Cora? Cora? Dai, non scappare, vieni qui... ci divertiremo. - avverto il sorriso del ragazzo, anche se il suo viso è coperto da una maschera da carnevale veneziano. Una maschera rosso cupo, con finimenti d'oro. Ho già provato a strappargliela, con il solo risultato di farmi ferire al ginocchio con quel suo coltello da cucina. Un solo pensiero troneggia nella mia mente: scappa. Anche se non è facile scappare su una scogliera. Mi arrampico su ogni scoglio, provocandomi ferite sulle gambe e le braccia. Troppo tardi. Mi raggiunge e mi tiene una lama affilata sul collo. Poi, con un gesto stentoreo, teatrale, si sfila la maschera. Sto per vederlo...
Una voce possente mi richiama alla realtà.
- Ah, piccola, ti sei svegliata! - tuona l'infermiera, torreggiante su di me. - tieni un po' di cioccolata, ti rimetterà in forze. - Non sono mica stata attaccata da Dissennatori, ma accetto volentieri la cioccolata e me ne ficco un bel pezzo in bocca.
- Che cosa mi è successo? - chiedo. È stata una orrenda sensazione. Ero paralizzata, immobile. Impotente.
- Ne so meno di te. Forse sei semplicemente svenuta. Comunque, - assume un tono di confidenza strizzandomi un occhio. - fuori c'è un bel ragazzo che vuole vederti. Tutti gli altri hanno chiesto, ma questo qua, un gran bello bellimbusto, mi ha minacciato di sfondare la porta. - continua, con un tono di puro giubilo.
- Se ha capelli biondi, ditegli che sto malissimo, per favore. - Non aveva nessuna voglia di vedere James in quel momento.
- Macché biondo! È un figaccione con i capelli più scuri dell'ala di un corvo! Io fossi in te ne approffitterei, eh. 'Na bottarella e via!
Okay. E questa persona dovrebbe incaricarsi del mio bene fisico e morale? Ahahahhaha. Divertente.
- Lo... lo faccia entrare. - sussurro con voce lieve. Gabriel è Gabriel, dopotutto. Rido della mia arguzia.
Entra in un turbine di profumo. Dico sul serio, i miei sensi sono molto più affilati e sviluppati in quanto tornata dalla morte, e lui sa di mare... mare e miele. Accostamento così incompatibile e così dolce...

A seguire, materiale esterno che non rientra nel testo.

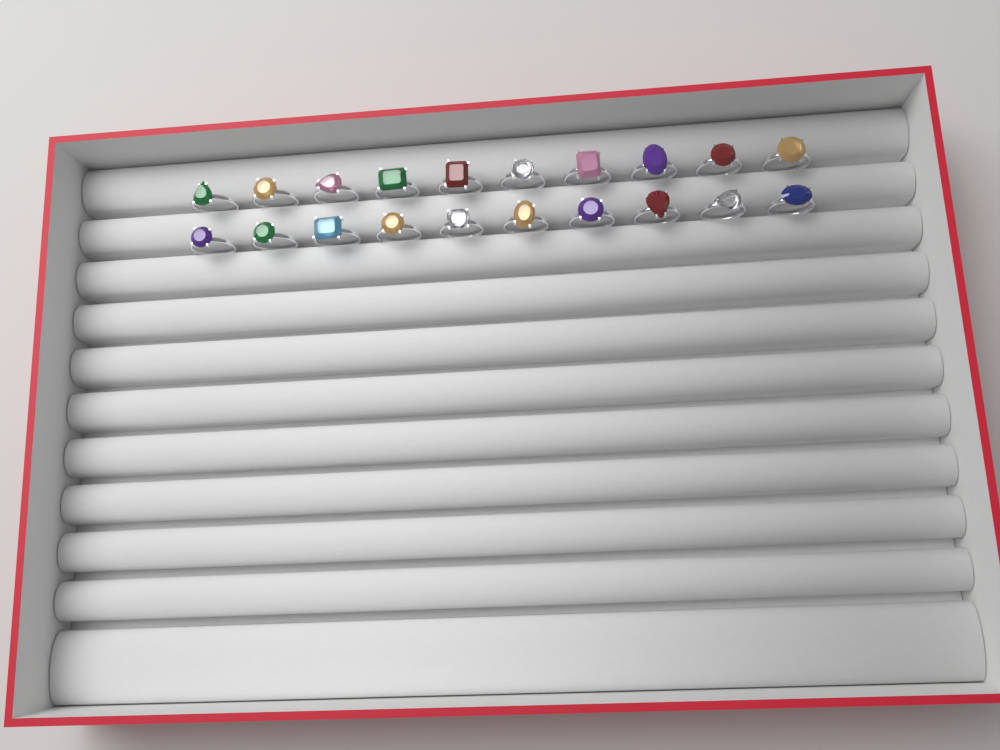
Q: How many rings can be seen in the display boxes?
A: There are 20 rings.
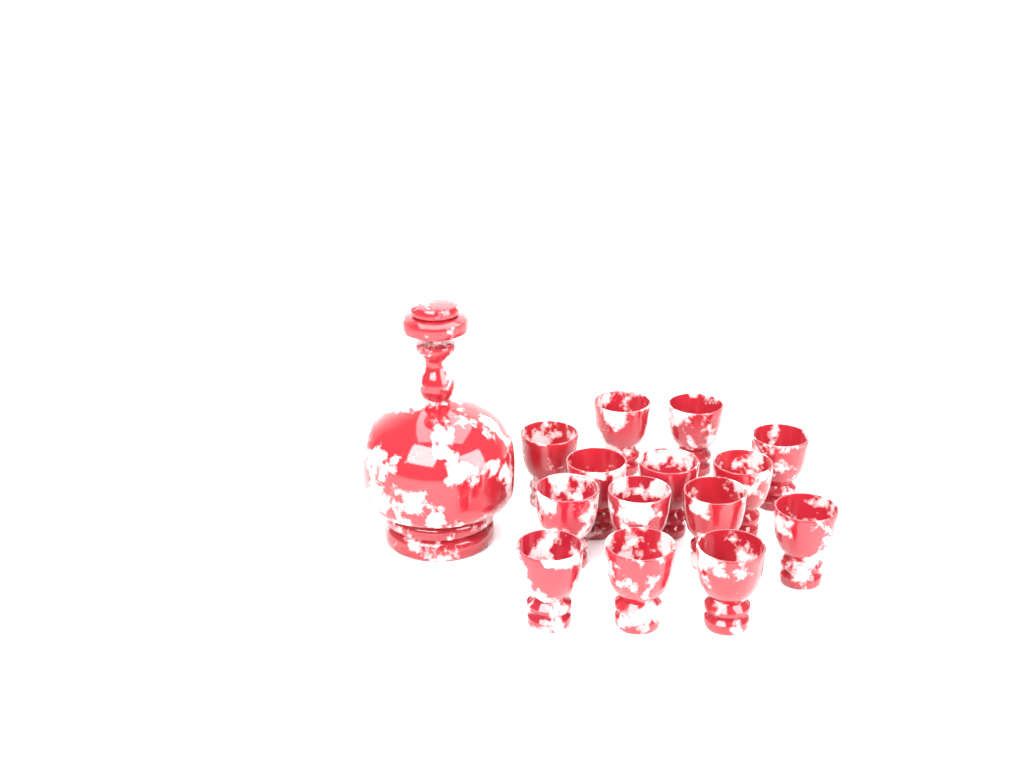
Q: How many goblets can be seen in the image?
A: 14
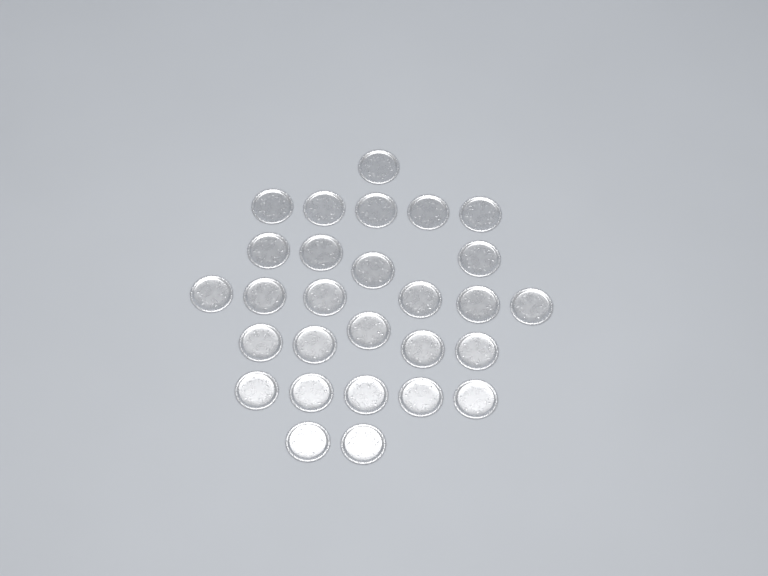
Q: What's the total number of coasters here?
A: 28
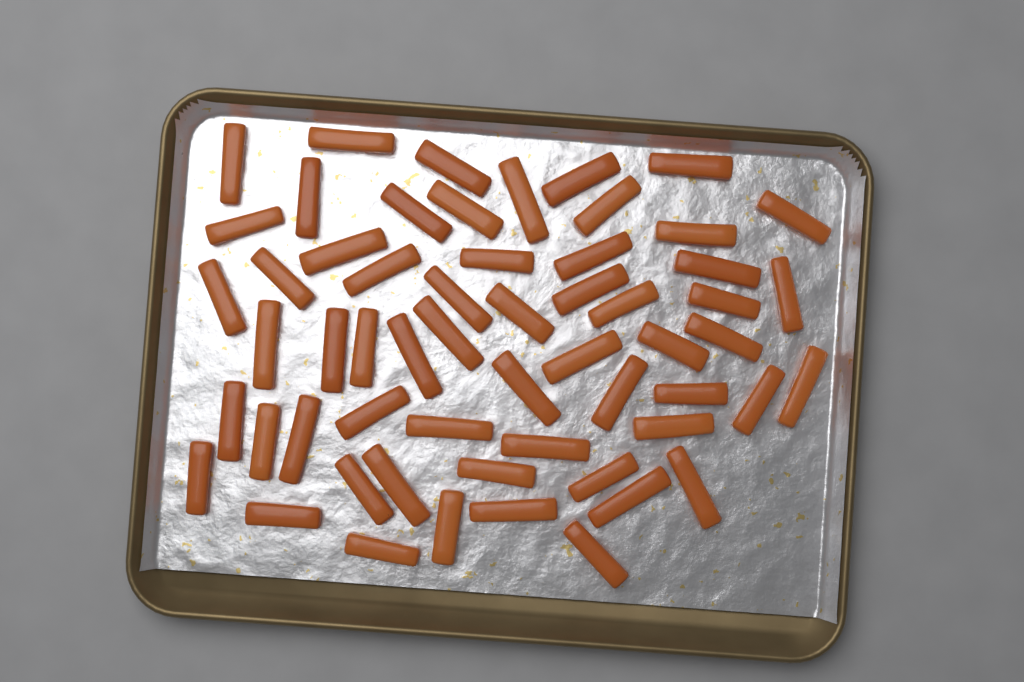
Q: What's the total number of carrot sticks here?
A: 58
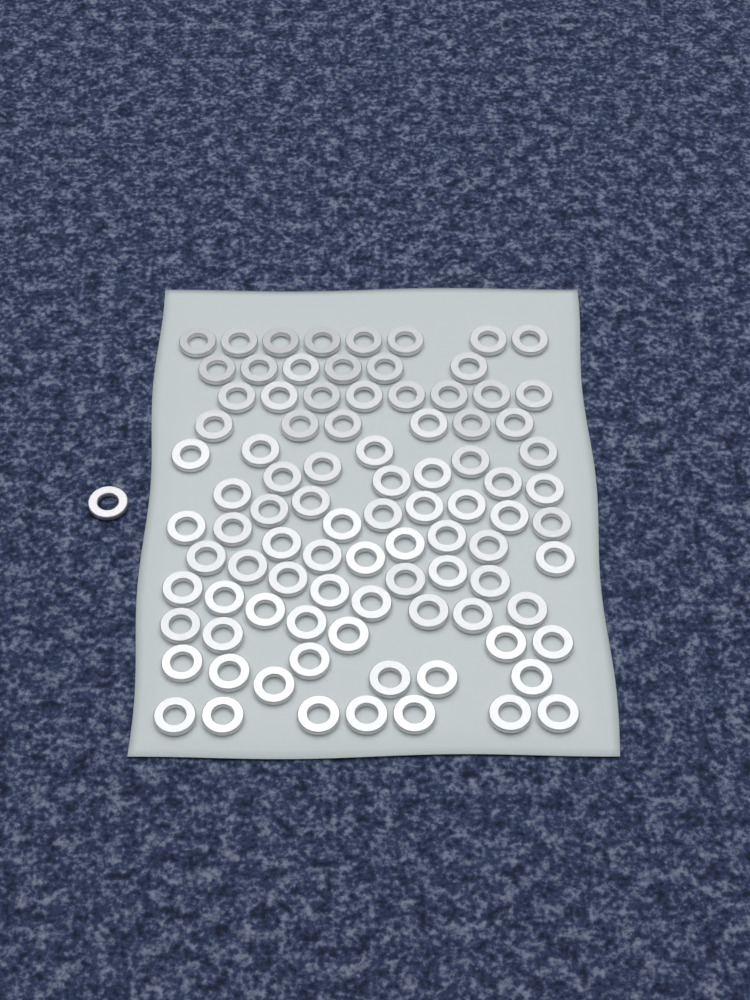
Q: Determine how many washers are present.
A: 92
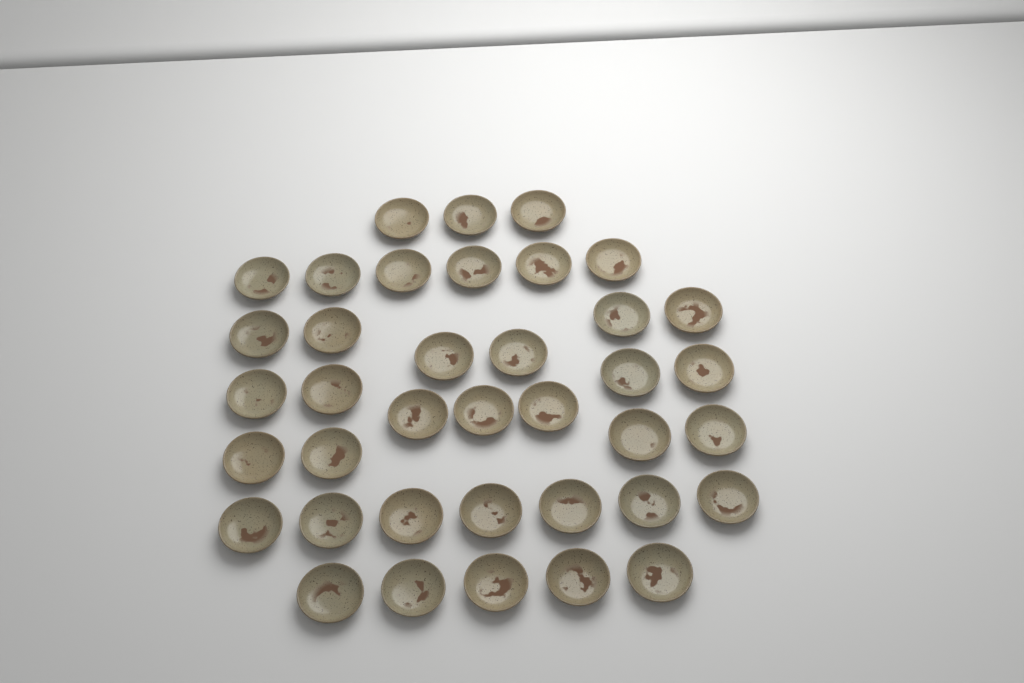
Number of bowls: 38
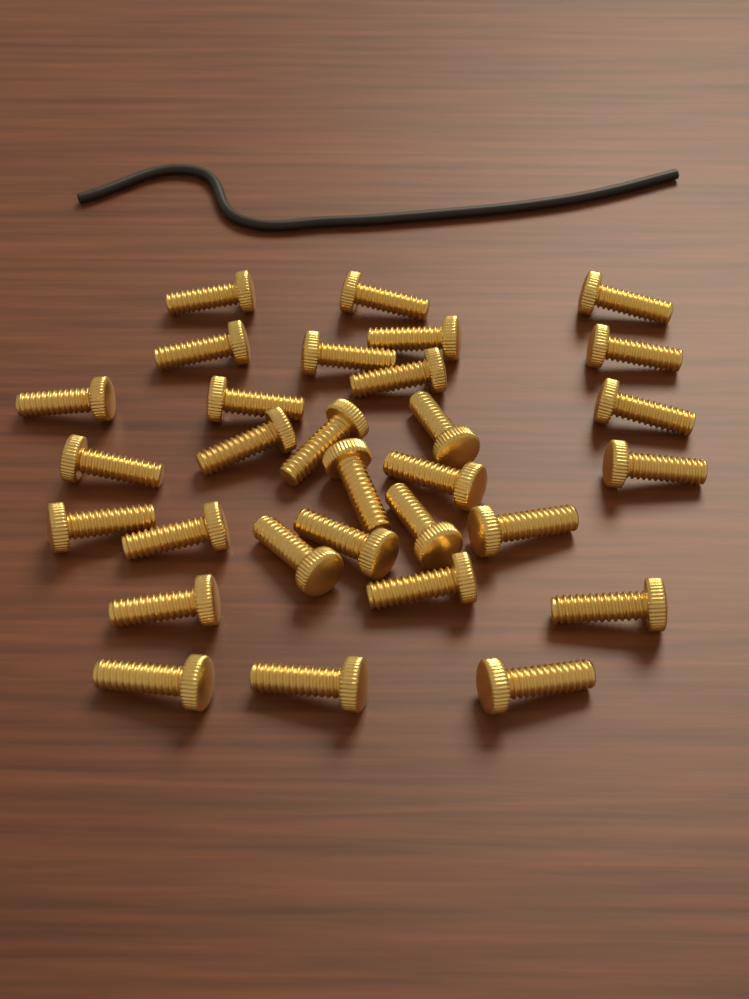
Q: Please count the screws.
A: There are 30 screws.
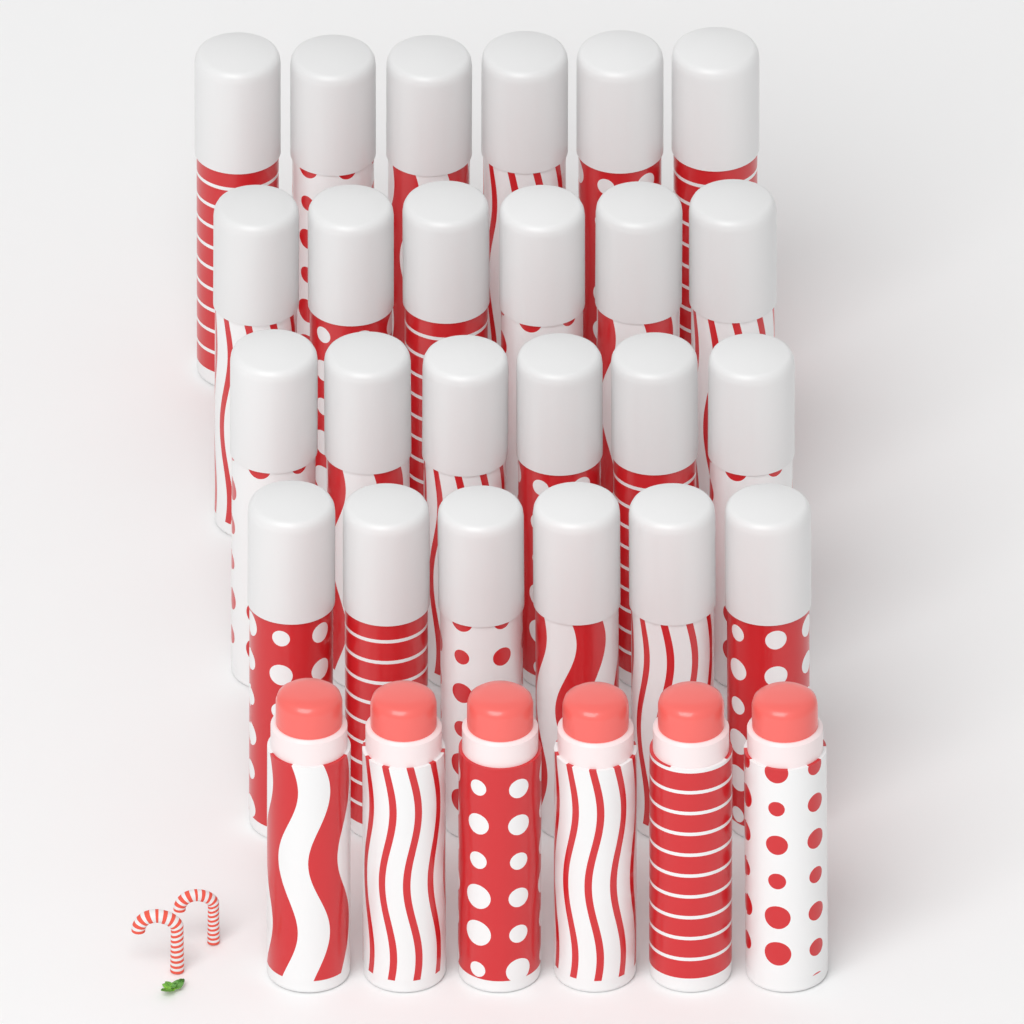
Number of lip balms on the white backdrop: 30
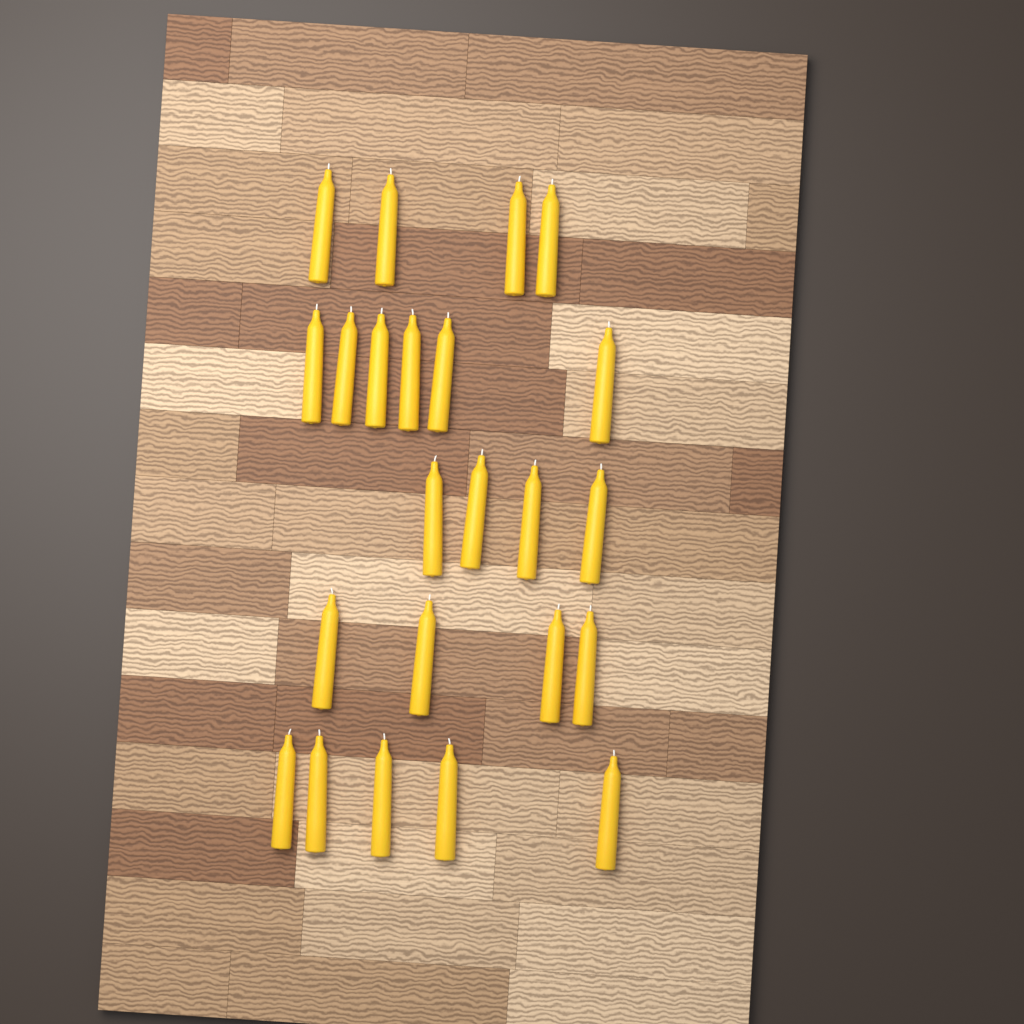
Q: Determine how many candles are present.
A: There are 23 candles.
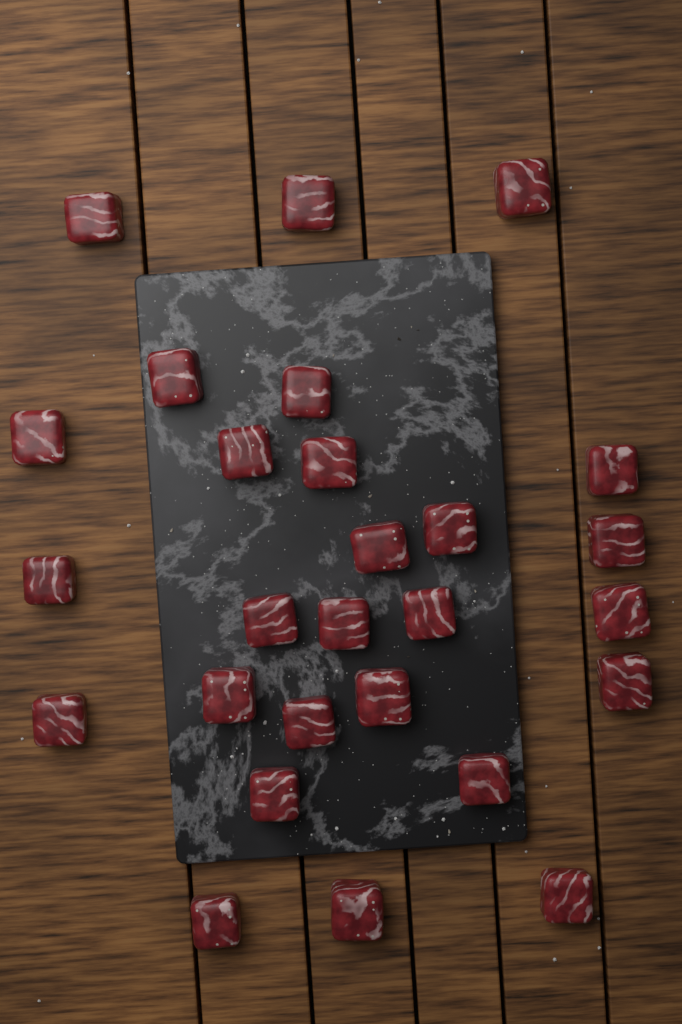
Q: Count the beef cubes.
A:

- Cora. - si avvicina al lettino sul quale ero distesa- mi sono messa a sedere - e mi prende una mano tra le sue, prima di portarsela alle labbra. Lunatico anche lui?
- Gabriel. Cosa c'è? - gli chiedo, il più innocentemente possibile.
- Cosa volevi sapere prima? - mi guarda negli occhi, di nuovo. Mi scavano dentro, mi scrutano l'anima. E non so dire se quello che vede gli piaccia o meno.
- Niente. Io... Ho perso un libro. Libro di latino. Magari tu l'avevi visto. - Scusa patetica. Mi mordo un labbro e fisso le piastrelle del pavimento. Pessima strategia. Lo guardo negli occhi di rimando. Si porta le mani alla nuca, cammina per la stanza.
- Un libro. - La sua voce è delusa. E di nuovo, piena di amara rabbia. - dopo tutto quello che è successo tra noi...
- Che è successo, Gabriel? - ti prego, non sai quanto io voglia saperlo. Ti prego.
- E hai anche il coraggio di chiedermelo. - Mi guarda con disgusto questa volta. Lo disgusto. Se poco prima era la mia pelle ad incrinarsi, ora il mio cuore è volato via in mille pezzettini. Sento un'inesorabile forza di gravità portare il mio morale a terra. - Dopo questo, Coralie, - e sbam! Coralie, di nuovo. - ti auguro di ritrovare il mio libro. - Mi lancia un ultimo sguardo nero prima di allontanarsi e sbattere la porta.
Mi prendo la testa tra le mani. Cos'ho fatto?? Che hai combinato, Cora Moore? E volete sapere una cosa? Per un momento, un pensiero mi ha attraversato il cervello. Era così arrabbiato da ucciderti.